Der Wind hat uns heute total im Stich gelassen. Geplant war, laut mehrerer Wind-Apps ab 1400 NW Bft 3-4 zu bekommen. Wir hatten uns auf eine rauschende Segelfahrt übers Watt eingestellt. De facto hatten wir aber den Wind ständig mit Bft 2-3 direkt von vorn, oder wie der Segler sagt, „auf den Kopp“. Ärgerlich, aber nicht zu ändern. Das Tief war einfach nicht so schnell wie berechnet weitergezogen. Mit diesem Tief ging’s einfach schief. Es wird also eine kurze Nacht in Großensiel, was kein Schade sein muss. Viel aufregender ist eine partielle Nachtfahrt in den anbrechenden Tag hinein. Spannend und schön zugleich, aber man muss voll bei der Sache sein, denn jedes zweite Tonnenpaar auf der Weser ist unbeleuchtet. Doch AIS reduziert den Stress! Man sieht sie kommen und aufkommen, die Dampfer. Jetzt soll es noch für eine halbe Stunde regnen, da hat die Wetter-App scheinbar Recht behalten.

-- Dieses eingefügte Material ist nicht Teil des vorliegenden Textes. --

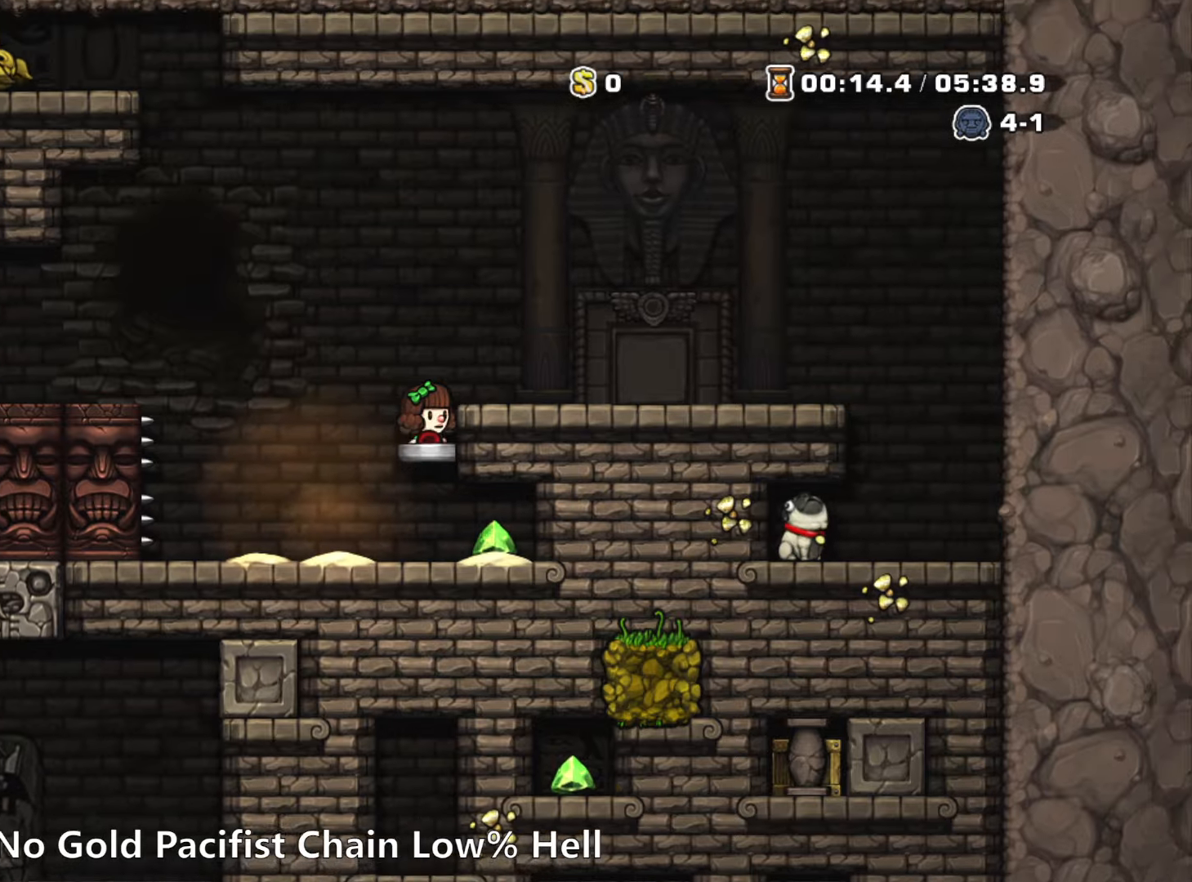
{"keys": ["right", "run"], "events": [[117, "z", "up"]]}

Eben kommt auf Kanal 72 ein Funkruf der „Robbe“ rein. Ich unterbreche die Tipperei und melde mich. Sie haben auch bei Buhne 37 das Weserfahrwasser erreicht und donnern mit sechs kn plus Tide hinter uns her. Wir sehen sie und bald haben sie uns eingeholt. Schön. Dann können wir gemeinsam Großensiel erreichen…

Das war dann ein langer Törn: Von Dangast bis Großensiel. Einmal die Halbinsel Butjadingen umrundet. Ich habe die Meilen nicht addiert, aber es sind einige. Wir werden vermutlich gut schlafen…

MM= Morgen Mehr….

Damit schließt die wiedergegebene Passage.